Housing is really the defining intergenerational challenge in our economy and in our society, and our Budget does something about it. There’s no point having a ladder if the first few rungs are missing. And what we’re trying to do with this Budget, in addition to all of our work on supply and five per cent deposits, is to make the tax system and the housing market fairer for all Australians, but particularly for younger Australians who’ve been locked out for too long. That’s the motivation behind this Budget. Now, we could have taken a politically easier path and left everything exactly as it is, but that would have made life harder for tens of thousands of Australians, and particularly younger Australians who are getting a raw deal at the intersection of the housing market and the tax system. So, we took the difficult decision to change our policy on negative gearing and Capital Gains to give people a fairer deal, particularly younger people in a housing market and in a tax system which isn’t working for them. That’s really one of the key elements of the Budget that we handed down on Tuesday night.

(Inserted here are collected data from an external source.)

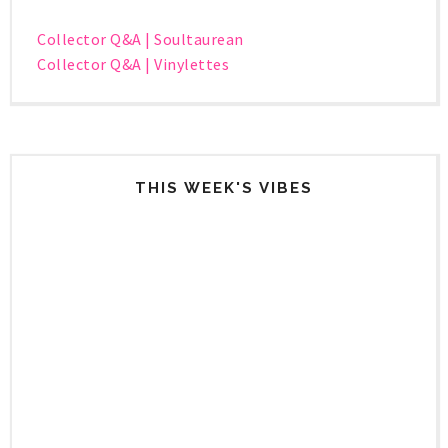
Collector Q&A | Soultaurean
Collector Q&A | Vinylettes
THIS WEEK'S VIBES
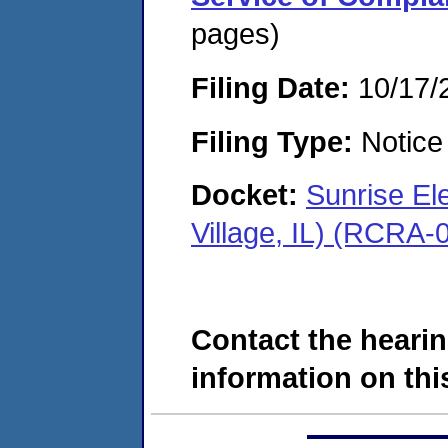
pages)
Filing Date:
10/17/
Filing Type:
Notice 
Docket:
Sunrise El
Village, IL) (RCRA
Contact the hearin
information on this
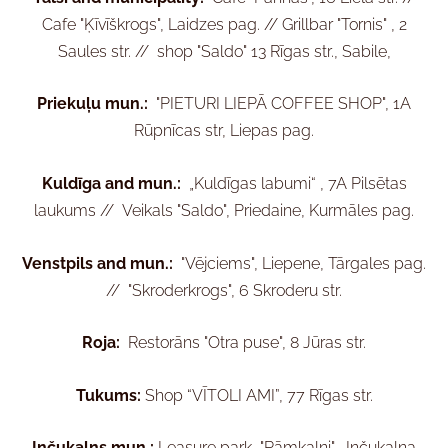
Cafe "Ķīvīškrogs", Laidzes pag. //
Grillbar "Tornis" , 2
Saules str. //
shop "Saldo" 13 Rīgas str., Sabile,
Priekuļu mun.:
"PIETURI LIEPĀ COFFEE SHOP", 1A
Rūpnīcas str, Liepas pag.
Kuldīga and mun.:
„Kuldīgas labumi“ , 7A Pilsētas
laukums //
Veikals "Saldo", Priedaine, Kurmāles pag.
Venstpils and mun.:
"Vējciems", Liepene, Tārgales pag.
//
"Skroderkrogs", 6 Skroderu str.
Roja:
Restorāns "Otra puse", 8 Jūras str.
Tukums:
Shop “VĪTOLI AMI”, 77 Rīgas str.
Inčukalns mun.:
Leasure park "Rāmkalni", Inčukalna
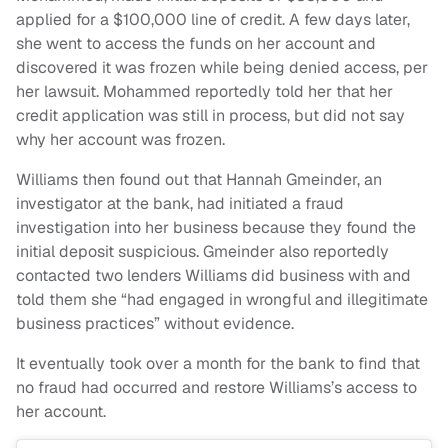
applied for a $100,000 line of credit. A few days later,
she went to access the funds on her account and
discovered it was frozen while being denied access, per
her lawsuit. Mohammed reportedly told her that her
credit application was still in process, but did not say
why her account was frozen.
Williams then found out that Hannah Gmeinder, an
investigator at the bank, had initiated a fraud
investigation into her business because they found the
initial deposit suspicious. Gmeinder also reportedly
contacted two lenders Williams did business with and
told them she “had engaged in wrongful and illegitimate
business practices” without evidence.
It eventually took over a month for the bank to find that
no fraud had occurred and restore Williams’s access to
her account.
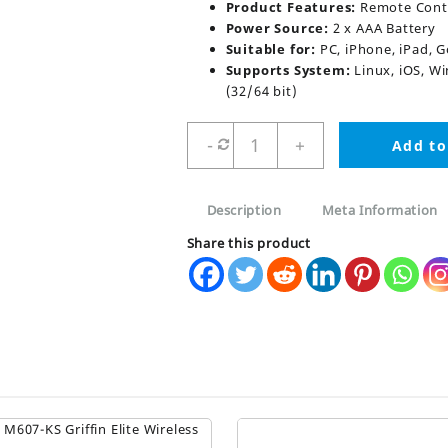
Product Features:
Remote Contr
Power Source:
2 x AAA Battery
Suitable for:
PC, iPhone, iPad, 
Supports System:
Linux, iOS, Wi
(32/64 bit)
Air
-
+
Add to
Mouse
G10S
with
Description
Meta Information
Voice
Control
Share this product
quantity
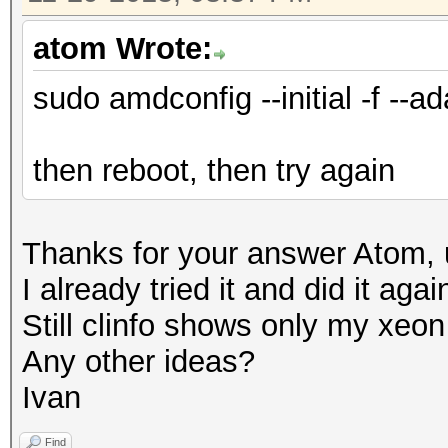
atom Wrote:
sudo amdconfig --initial -f --ad
then reboot, then try again
Thanks for your answer Atom, u
I already tried it and did it aga
Still clinfo shows only my xe
Any other ideas?
Ivan
Find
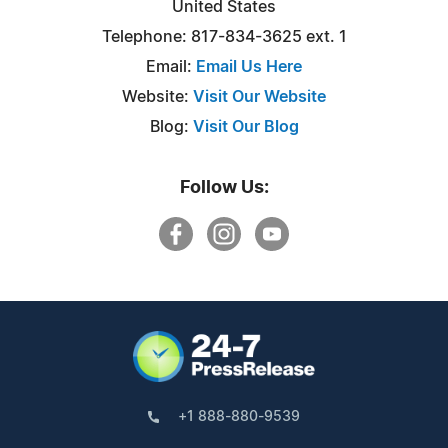
United States
Telephone: 817-834-3625 ext. 1
Email:
Email Us Here
Website:
Visit Our Website
Blog:
Visit Our Blog
Follow Us:
+1 888-880-9539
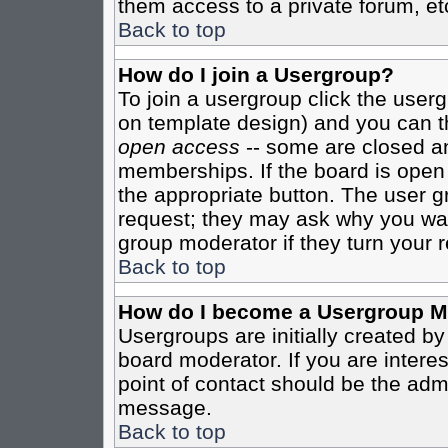
them access to a private forum, et
Back to top
How do I join a Usergroup?
To join a usergroup click the user
on template design) and you can th
open access
-- some are closed 
memberships. If the board is open t
the appropriate button. The user g
request; they may ask why you want
group moderator if they turn your r
Back to top
How do I become a Usergroup M
Usergroups are initially created b
board moderator. If you are interes
point of contact should be the admi
message.
Back to top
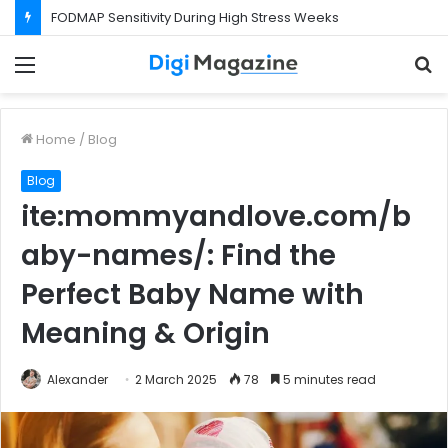
FODMAP Sensitivity During High Stress Weeks
Menu
S
f
Home
/
Blog
Blog
ite:mommyandlove.com/b
aby-names/: Find the
Perfect Baby Name with
Meaning & Origin
Alexander
2 March 2025
78
5 minutes read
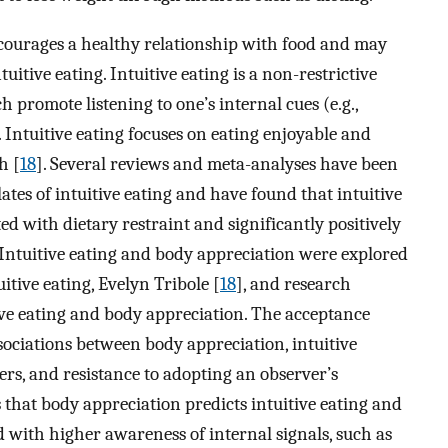
ncourages a healthy relationship with food and may
uitive eating. Intuitive eating is a non-restrictive
h promote listening to one’s internal cues (e.g.,
Intuitive eating focuses on eating enjoyable and
h [
18
]. Several reviews and meta-analyses have been
ates of intuitive eating and have found that intuitive
ed with dietary restraint and significantly positively
 Intuitive eating and body appreciation were explored
itive eating, Evelyn Tribole [
18
], and research
ve eating and body appreciation. The acceptance
ssociations between body appreciation, intuitive
ers, and resistance to adopting an observer’s
s that body appreciation predicts intuitive eating and
d with higher awareness of internal signals, such as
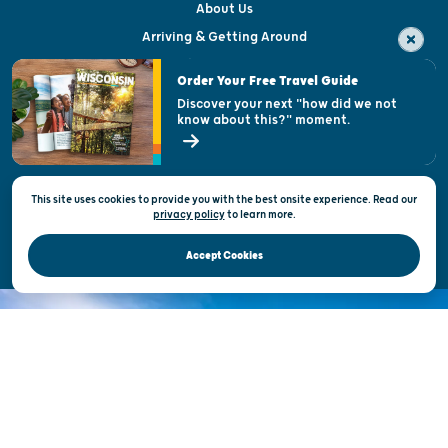
About Us
Arriving & Getting Around
Visitor & Welcome Centers
Order Your Free Travel Guide
Welcoming All
Discover your next "how did we not
know about this?" moment.
Open Records Request
State of Wisconsin
This site uses cookies to provide you with the best onsite experience. Read our
Privacy & Terms of Use
privacy policy
to
learn more.
Official Site of the Wisconsin Department of Tourism © 2026
Accept Cookies
DISCOVER THE
UNEXPECTED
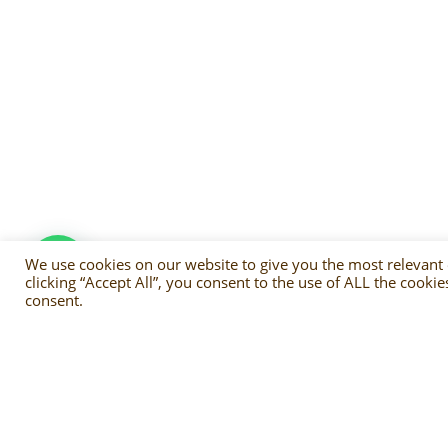
We use cookies on our website to give you the most relevant
clicking “Accept All”, you consent to the use of ALL the cooki
consent.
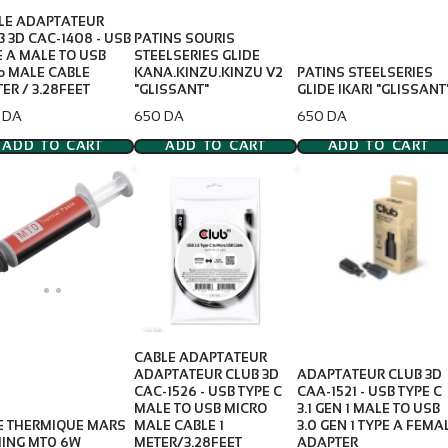
LE ADAPTATEUR
B 3D CAC-1408 - USB
PATINS SOURIS
E A MALE TO USB
STEELSERIES GLIDE
ro MALE CABLE
KANA.KINZU.KINZU V2
PATINS STEELSERIES
ER / 3.28FEET
"GLISSANT"
GLIDE IKARI "GLISSANT
e
Price
Price
 DA
650 DA
650 DA
ADD TO CART
ADD TO CART
ADD TO CART
CABLE ADAPTATEUR
ADAPTATEUR CLUB 3D
ADAPTATEUR CLUB 3D
CAC-1526 - USB TYPE C
CAA-1521 - USB TYPE C
MALE TO USB MICRO
3.1 GEN 1 MALE TO USB
E THERMIQUE MARS
MALE CABLE 1
3.0 GEN 1 TYPE A FEMA
ING MT0 6W
METER/3.28FEET
ADAPTER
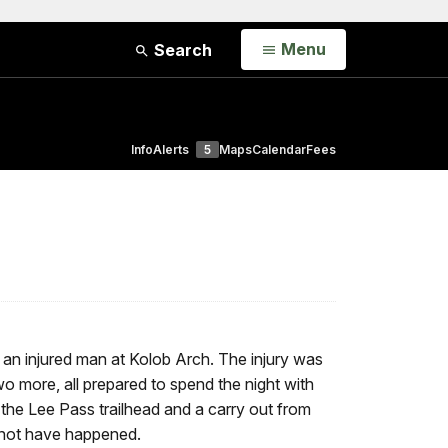
Open
Menu
Search
Info
Alerts
5
Maps
Calendar
Fees
 an injured man at Kolob Arch. The injury was
o more, all prepared to spend the night with
m the Lee Pass trailhead and a carry out from
ld not have happened.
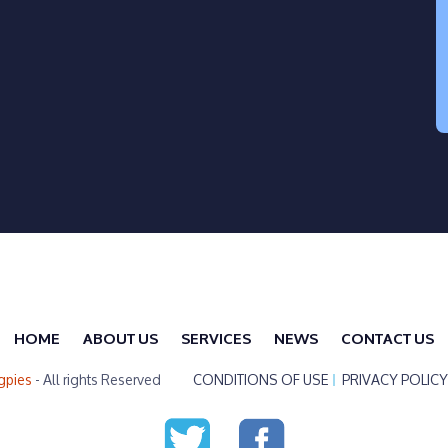
HOME
ABOUT US
SERVICES
NEWS
CONTACT US
gpies
- All rights Reserved
CONDITIONS OF USE
PRIVACY POLICY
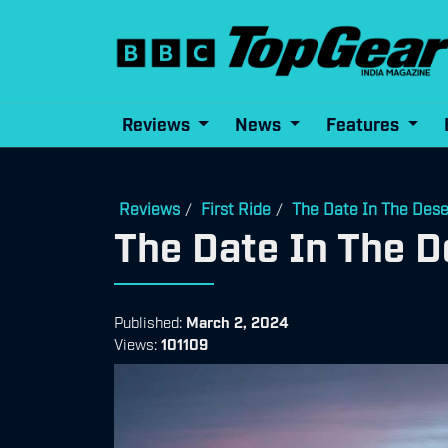
Reviews
News
Features
Reviews
First Ride
The Date In The Dese
/
/
The Date In The D
Published:
March 2, 2024
Views:
101109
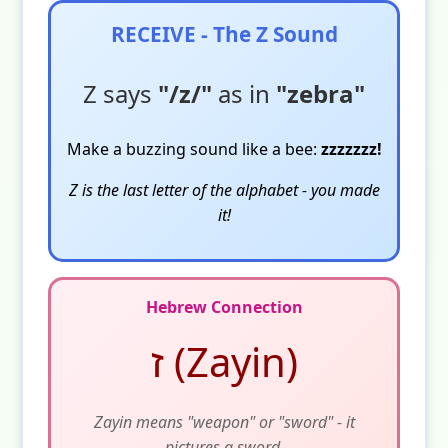
RECEIVE - The Z Sound
Z says
"/z/"
as in
"zebra"
Make a buzzing sound like a bee:
zzzzzzz!
Z is the last letter of the alphabet - you made
it!
Hebrew Connection
ז (Zayin)
Zayin means "weapon" or "sword" - it
pictures a sword.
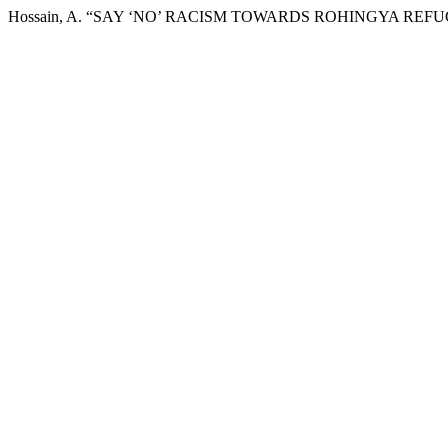
Hossain, A. “SAY ‘NO’ RACISM TOWARDS ROHINGYA REFU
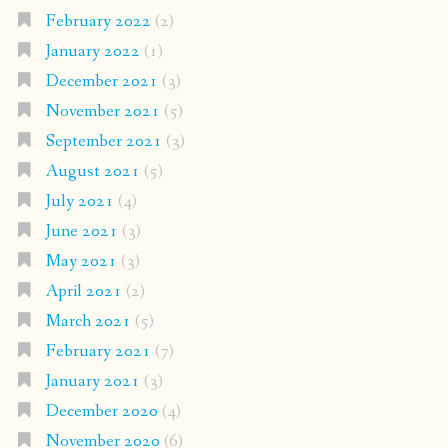
February 2022
(2)
January 2022
(1)
December 2021
(3)
November 2021
(5)
September 2021
(3)
August 2021
(5)
July 2021
(4)
June 2021
(3)
May 2021
(3)
April 2021
(2)
March 2021
(5)
February 2021
(7)
January 2021
(3)
December 2020
(4)
November 2020
(6)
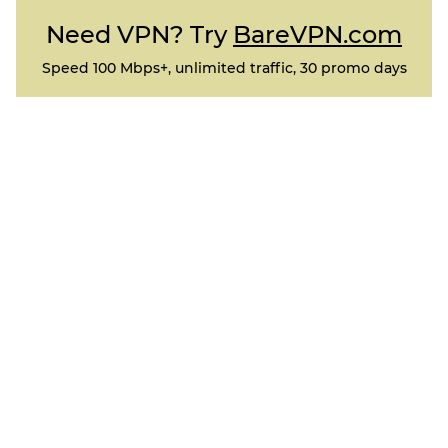
Need VPN? Try
BareVPN.com
Speed 100 Mbps+, unlimited traffic, 30 promo days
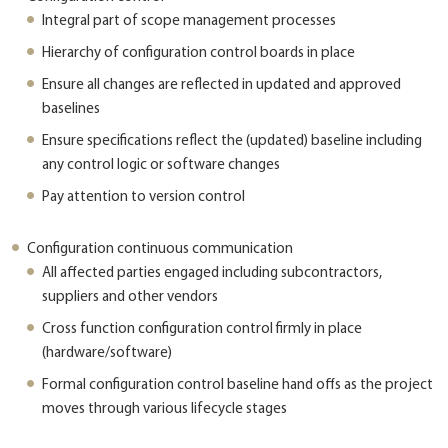
Integral part of scope management processes
Hierarchy of configuration control boards in place
Ensure all changes are reflected in updated and approved
baselines
Ensure specifications reflect the (updated) baseline including
any control logic or software changes
Pay attention to version control
Configuration continuous communication
All affected parties engaged including subcontractors,
suppliers and other vendors
Cross function configuration control firmly in place
(hardware/software)
Formal configuration control baseline hand offs as the project
moves through various lifecycle stages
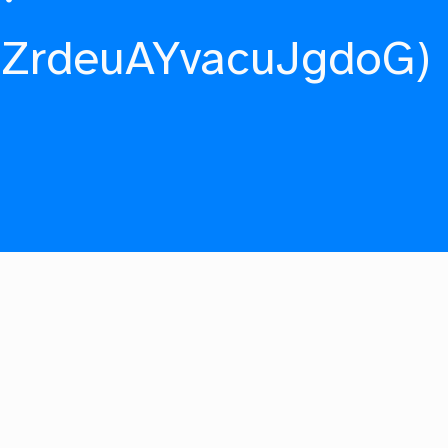
fZrdeuAYvacuJgdoG)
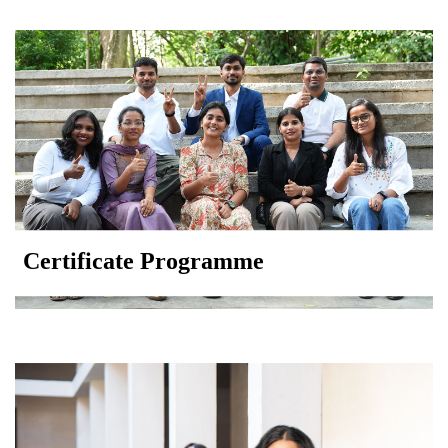
Certificate Programme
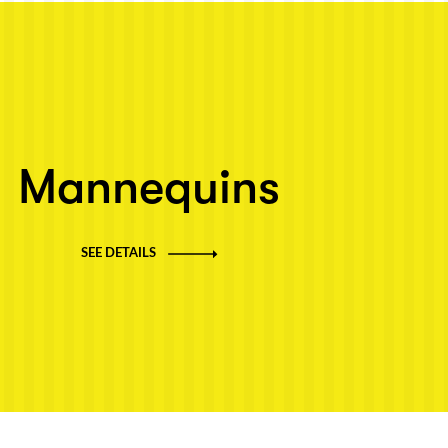
Mannequins
SEE DETAILS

Now, ours is a plan to strengthen the economy. Angus Taylor’s is a ploy to stave off One Nation. What we saw last night from Angus Taylor was not a Budget Reply, it was a binfire. It wasn’t a Budget Reply, it was a bin fire of higher deficits, more debt, more inflation and more division. Angus Taylor’s recipe is for higher inflation, bigger deficits, more debt and more division in our society. Now, he was asked last night, immediately after giving this speech, how much would his tax plan cost and he couldn’t say. Now, he won’t tell you what he needs to cut to pay for his policies, because he can’t tell you how much it costs. Now, I have seen a lot of Budget replies in my time. The PM has seen a few as well. But I’ve never seen one that has died within half an hour of delivery. But that’s what happened last night. In the very first interview that Angus Taylor gave about his Budget in Reply speech, he couldn’t tell the Australian people how much his plan cost. And that means he can’t tell you how much and how he’ll cut to pay for those tax policies. He can’t tell you what it means for Medicare. We know when the Liberals and Nationals won’t tell you where the cuts are coming from, we know that they’re going after Medicare again to pay for this uncosted, unfunded shambles of a Budget Reply that we saw last night. So, we work through these very serious issues in our economy in a considered and in a methodical way. What Angus Taylor released last night was uncosted. It was unfunded. It was a recipe for much bigger deficits, much more debt and much more division as well. Angus Taylor is focused exclusively on staving off One Nation. This government is focused on strengthening our economy, making it work for more people, and housing is a really important part of that.